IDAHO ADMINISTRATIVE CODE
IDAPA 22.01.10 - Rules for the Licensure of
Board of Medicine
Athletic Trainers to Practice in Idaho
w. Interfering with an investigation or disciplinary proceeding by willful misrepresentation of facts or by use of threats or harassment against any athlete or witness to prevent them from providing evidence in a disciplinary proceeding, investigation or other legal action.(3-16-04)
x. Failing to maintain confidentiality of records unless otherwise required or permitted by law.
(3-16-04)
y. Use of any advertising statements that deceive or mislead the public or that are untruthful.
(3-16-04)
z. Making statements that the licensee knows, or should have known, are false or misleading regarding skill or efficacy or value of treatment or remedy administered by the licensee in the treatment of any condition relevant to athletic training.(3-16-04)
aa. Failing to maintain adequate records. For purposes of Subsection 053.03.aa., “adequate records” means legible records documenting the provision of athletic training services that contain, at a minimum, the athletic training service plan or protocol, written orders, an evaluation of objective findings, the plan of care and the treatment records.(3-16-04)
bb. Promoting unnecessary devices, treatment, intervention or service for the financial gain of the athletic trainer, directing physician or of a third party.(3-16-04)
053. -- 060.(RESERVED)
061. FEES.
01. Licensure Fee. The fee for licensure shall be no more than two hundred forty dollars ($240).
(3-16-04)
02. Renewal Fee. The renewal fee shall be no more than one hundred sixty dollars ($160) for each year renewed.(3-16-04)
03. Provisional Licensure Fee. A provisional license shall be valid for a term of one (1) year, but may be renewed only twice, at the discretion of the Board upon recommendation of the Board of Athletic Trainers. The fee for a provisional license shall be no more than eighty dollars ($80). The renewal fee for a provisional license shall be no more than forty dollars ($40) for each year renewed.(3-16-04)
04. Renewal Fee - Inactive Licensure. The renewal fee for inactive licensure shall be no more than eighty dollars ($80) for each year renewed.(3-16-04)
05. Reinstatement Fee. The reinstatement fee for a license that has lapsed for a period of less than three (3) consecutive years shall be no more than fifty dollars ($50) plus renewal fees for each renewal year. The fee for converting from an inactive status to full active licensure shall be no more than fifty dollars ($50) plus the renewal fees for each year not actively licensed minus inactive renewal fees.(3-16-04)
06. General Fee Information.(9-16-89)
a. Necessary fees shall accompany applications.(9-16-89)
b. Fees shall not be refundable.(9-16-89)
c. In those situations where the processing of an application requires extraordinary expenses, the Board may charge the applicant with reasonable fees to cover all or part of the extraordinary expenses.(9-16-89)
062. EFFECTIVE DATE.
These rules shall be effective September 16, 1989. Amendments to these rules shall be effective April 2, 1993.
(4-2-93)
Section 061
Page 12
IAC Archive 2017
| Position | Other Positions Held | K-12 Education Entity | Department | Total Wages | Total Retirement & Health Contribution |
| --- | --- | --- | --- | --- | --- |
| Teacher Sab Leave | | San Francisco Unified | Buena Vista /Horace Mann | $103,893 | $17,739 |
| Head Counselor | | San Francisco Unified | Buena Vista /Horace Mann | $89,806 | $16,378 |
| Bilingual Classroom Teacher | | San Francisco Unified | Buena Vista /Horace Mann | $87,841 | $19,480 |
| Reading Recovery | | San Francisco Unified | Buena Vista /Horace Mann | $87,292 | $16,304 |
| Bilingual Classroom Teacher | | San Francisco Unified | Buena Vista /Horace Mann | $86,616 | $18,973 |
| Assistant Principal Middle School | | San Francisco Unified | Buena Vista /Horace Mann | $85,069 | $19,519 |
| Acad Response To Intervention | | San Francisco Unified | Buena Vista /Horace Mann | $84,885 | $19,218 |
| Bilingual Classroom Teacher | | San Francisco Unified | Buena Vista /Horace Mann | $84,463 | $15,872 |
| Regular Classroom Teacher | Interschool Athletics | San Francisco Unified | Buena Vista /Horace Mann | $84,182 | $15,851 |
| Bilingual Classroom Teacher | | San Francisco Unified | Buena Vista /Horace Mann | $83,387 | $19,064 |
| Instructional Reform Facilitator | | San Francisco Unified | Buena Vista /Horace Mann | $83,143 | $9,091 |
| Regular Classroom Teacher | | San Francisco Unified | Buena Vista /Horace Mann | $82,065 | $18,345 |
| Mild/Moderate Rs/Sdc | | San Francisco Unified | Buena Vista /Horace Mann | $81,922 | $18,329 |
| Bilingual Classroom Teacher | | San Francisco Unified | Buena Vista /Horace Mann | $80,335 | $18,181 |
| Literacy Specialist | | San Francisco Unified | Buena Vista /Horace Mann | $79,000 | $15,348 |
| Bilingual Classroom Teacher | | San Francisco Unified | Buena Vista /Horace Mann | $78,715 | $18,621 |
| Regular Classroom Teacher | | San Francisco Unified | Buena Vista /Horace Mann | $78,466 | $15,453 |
=-=-=
_Required work_: Please say only the number of lines in the data that hold "Trainers".

_Task answer_: 2